Peloton Interactive dropped 24.3% after it gave a forecast for upcoming revenue that fell short of analysts’ expectations. That was despite its roughly matching forecasts for the latest quarter.

All told, the S&P 500 rose 60.54 points to 4,906.19. The Dow added 369.54 to 38,519.84, and the Nasdaq rallied 197.63 to 15,361.64.

In the bond market, the yield on the 10-year Treasury fell to 3.86% from 3.92% late Wednesday.

It sank after one report showed that slightly more workers applied for unemployment benefits last week than expected. While no one wants workers to lose their jobs, the number is still low relative to history. And Wall Street wants to see a cooldown in the job market, which could keep a lid on inflationary pressures.

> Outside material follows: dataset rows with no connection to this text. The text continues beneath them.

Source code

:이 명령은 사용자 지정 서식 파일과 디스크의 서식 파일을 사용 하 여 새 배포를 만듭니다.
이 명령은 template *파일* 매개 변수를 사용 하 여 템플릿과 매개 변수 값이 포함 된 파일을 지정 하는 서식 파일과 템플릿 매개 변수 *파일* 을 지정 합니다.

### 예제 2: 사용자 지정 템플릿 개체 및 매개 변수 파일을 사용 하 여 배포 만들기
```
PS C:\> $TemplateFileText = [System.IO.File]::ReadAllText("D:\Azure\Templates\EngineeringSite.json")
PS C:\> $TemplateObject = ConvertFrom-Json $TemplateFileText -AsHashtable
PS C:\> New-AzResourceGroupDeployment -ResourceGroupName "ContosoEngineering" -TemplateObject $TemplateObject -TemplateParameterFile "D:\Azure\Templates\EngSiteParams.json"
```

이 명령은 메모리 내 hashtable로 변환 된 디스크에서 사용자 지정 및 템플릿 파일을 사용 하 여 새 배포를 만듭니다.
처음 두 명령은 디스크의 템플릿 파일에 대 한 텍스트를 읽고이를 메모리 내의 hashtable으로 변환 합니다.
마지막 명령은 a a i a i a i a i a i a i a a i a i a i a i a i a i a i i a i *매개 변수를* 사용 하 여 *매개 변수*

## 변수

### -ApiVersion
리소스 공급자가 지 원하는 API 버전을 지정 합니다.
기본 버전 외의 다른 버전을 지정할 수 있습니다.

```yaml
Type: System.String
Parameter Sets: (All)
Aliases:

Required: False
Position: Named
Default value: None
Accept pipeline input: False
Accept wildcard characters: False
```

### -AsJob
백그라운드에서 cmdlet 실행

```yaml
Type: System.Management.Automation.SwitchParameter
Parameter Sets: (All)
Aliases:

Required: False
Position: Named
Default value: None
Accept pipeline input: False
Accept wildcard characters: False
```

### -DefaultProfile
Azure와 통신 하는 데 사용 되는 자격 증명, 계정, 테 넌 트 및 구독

A separate report offered similar encouragement for traders. It said U.S. workers were much more productive in the last three months of 2023 than expected, producing more stuff per hour worked. Strong growth in productivity could allow workers to get bigger raises in pay without adding more pressure on inflation.

“If companies can generate strong productivity growth, they will be able to control costs and protect margins without sacrificing talent in an environment of still-elevated wages and fading pricing power,” said EY Chief Economist Gregory Daco.

Data released later in the morning suggested the U.S. manufacturing industry is improving after struggling for more than a year under the weight of high interest rates. Manufacturing activity shrank for a 15th straight month in January, but not by as much as economists expected. Growth in new orders is helping to boost the industry, according to the Institute for Supply Management.

Potentially concerning, though, was that prices for raw materials increased in January following eight months of decreases.

Traders are increasingly betting the Federal Reserve will begin cutting interest rates in May, after pushing back expectations from March. Whenever it does begin, it would mark a sharp turnaround after the Fed hiked its main interest rate to the highest level since 2001 in hopes of getting inflation under control.

High interest rates intentionally slow the economy, and they undercut prices for investments.

In stock markets abroad, London’s FTSE 100 slipped 0.1% after the Bank of England said it’s keeping its main interest rate at a near 16-year high as inflation in Britain unexpectedly rose to 4% in December.

Indexes were mixed across Europe and Asia.

AP Business Writers Matt Ott and Elaine Kurtenbach contributed.